What is the true nature of evil? I mean, the real nature of evil?

When I was a child, the nuns used to tell us that all evil had its roots in selfishness, which I suppose is a good general way of looking at it. But I think in modern times, evil specifically is the disproportionate rage at rejection.

Read between the lines of TV’s recent sad coverage of the shooters at the Omaha mall and Virginia Tech, then go back and look at the biographies of everyone from Adolf Hitler to Lee Harvey Oswald — who haunts a Jan. 14 exploration of John F. Kennedy’s assassination on PBS’ “American Experience” —to Osama bin Laden even, and you’ll see a pattern emerge. These men experienced some kind of rebuff in life — failure to get into a chosen profession, dismissal by a girlfriend, coldness on the part of the father or a daddy figure — and instead of chalking that up to life experience, they chose to visit a world of hurt on others, turning disappointment into devastation.

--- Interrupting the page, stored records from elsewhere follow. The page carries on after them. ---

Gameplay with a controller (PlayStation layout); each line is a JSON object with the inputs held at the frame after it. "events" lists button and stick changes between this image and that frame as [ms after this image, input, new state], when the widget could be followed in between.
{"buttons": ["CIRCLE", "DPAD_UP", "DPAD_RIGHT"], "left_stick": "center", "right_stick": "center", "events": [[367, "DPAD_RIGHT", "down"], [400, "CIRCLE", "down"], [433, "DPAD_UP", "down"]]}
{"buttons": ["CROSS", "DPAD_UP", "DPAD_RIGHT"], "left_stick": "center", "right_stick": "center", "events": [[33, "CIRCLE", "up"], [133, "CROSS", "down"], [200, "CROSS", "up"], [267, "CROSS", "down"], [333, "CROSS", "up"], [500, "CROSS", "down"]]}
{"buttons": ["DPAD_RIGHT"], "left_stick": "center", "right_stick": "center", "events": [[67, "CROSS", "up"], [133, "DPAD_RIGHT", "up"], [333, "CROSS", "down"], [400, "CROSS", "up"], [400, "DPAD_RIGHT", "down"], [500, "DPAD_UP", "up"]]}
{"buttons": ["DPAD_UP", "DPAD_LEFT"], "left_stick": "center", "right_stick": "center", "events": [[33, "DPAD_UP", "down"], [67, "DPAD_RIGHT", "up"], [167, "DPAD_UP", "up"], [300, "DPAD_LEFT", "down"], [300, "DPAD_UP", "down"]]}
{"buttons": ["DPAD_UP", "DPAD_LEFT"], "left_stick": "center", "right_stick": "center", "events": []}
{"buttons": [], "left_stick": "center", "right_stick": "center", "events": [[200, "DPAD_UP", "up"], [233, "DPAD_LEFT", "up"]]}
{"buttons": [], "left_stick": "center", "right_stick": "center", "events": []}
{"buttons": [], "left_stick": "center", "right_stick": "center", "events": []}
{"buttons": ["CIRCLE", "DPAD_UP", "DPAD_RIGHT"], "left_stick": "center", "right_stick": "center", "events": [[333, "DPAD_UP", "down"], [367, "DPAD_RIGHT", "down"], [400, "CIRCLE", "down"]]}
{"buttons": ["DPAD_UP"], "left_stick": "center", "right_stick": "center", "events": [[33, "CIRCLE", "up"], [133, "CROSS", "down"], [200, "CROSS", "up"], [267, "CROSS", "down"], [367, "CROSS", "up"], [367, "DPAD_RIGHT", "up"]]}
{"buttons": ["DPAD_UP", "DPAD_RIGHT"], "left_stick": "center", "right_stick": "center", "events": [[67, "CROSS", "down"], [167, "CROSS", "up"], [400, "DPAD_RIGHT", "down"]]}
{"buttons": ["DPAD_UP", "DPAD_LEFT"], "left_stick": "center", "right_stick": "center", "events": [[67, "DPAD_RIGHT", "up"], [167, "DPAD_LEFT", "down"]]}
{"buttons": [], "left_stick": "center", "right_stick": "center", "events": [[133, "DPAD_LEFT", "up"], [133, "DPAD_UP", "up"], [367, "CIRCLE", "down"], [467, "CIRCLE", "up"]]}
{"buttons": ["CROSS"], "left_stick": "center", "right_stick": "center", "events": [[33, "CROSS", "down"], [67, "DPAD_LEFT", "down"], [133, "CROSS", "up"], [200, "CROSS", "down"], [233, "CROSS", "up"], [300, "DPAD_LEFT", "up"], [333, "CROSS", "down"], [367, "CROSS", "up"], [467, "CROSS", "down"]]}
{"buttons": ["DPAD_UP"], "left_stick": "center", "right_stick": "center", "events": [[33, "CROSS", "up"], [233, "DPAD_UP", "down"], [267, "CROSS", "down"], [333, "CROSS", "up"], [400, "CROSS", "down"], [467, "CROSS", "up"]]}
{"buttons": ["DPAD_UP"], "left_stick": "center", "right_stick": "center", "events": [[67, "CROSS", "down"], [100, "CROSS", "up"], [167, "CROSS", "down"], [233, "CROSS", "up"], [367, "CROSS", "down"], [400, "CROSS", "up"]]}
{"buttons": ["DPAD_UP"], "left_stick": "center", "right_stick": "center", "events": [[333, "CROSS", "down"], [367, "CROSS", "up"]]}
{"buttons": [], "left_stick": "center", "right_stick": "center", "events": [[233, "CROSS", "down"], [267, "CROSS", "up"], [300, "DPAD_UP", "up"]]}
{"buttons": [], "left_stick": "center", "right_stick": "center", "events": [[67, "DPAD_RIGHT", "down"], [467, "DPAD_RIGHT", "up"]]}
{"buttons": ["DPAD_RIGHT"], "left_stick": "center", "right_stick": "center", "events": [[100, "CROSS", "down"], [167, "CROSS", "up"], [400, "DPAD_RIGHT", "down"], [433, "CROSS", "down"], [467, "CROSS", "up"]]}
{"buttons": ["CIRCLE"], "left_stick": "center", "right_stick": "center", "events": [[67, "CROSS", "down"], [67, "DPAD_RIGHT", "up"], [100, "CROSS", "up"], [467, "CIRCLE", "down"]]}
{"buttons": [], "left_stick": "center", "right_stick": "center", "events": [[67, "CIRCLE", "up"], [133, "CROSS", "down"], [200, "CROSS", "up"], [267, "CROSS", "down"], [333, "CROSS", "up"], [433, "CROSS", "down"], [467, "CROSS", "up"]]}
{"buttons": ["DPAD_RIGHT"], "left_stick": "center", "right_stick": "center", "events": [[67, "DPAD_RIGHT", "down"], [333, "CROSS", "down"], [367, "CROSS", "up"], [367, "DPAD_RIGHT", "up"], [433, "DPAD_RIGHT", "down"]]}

This has always been a great theme in the arts, and I’m sure someday some clever college professor is going to create a whole course on “the literature of rejection,” including Achilles in Homer’s “The Iliad”; Iago in Shakespeare’s “Othello”; Lucifer in Milton’s “Paradise Lost,” the pathetic monster in Mary Shelley’s “Frankenstein” and Heathcliff in Emily Brontë’s “Wuthering Heights,” to name a few.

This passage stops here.